▶ _WORK INSTRUCTIONS_: Copy every line of the data that contains the string "bowl".

▶ _PROVIDED RECORDS_:
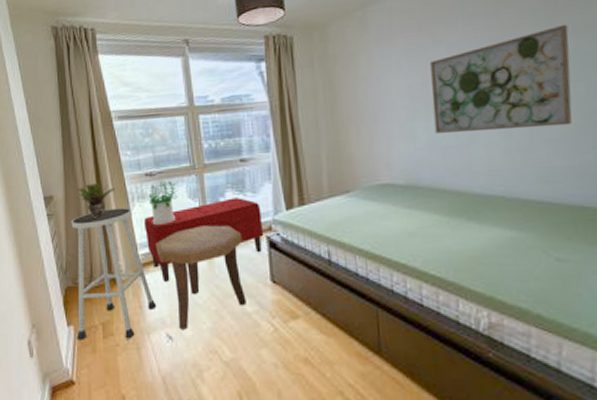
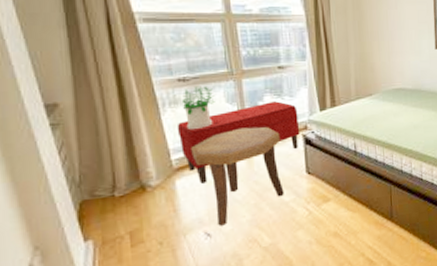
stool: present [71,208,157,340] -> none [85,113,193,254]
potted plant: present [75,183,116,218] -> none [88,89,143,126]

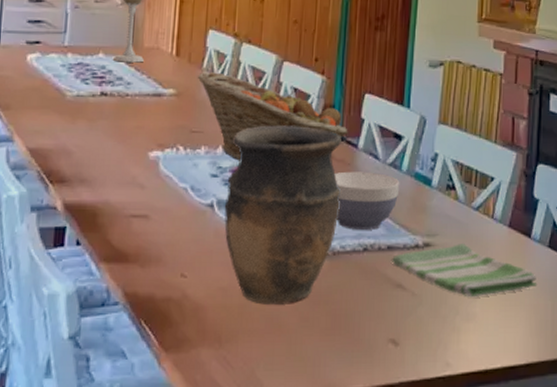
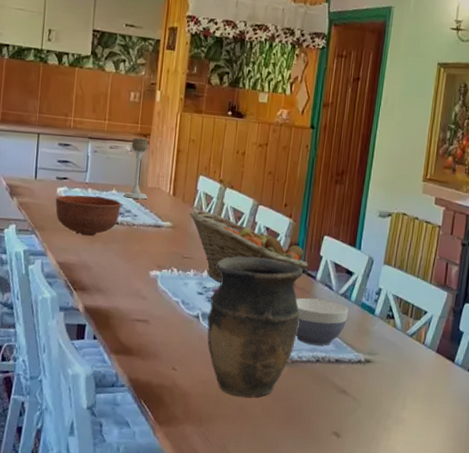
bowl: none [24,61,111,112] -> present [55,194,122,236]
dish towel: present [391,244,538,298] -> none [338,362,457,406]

* * *

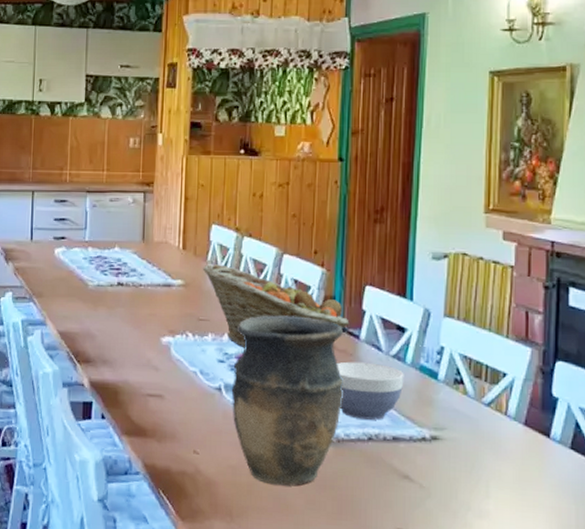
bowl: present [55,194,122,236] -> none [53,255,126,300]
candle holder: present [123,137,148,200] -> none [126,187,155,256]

▶ _ANSWER TO THIS EXERCISE_:
bowl: none [24,61,111,112] -> present [55,194,122,236]
bowl: present [55,194,122,236] -> none [53,255,126,300]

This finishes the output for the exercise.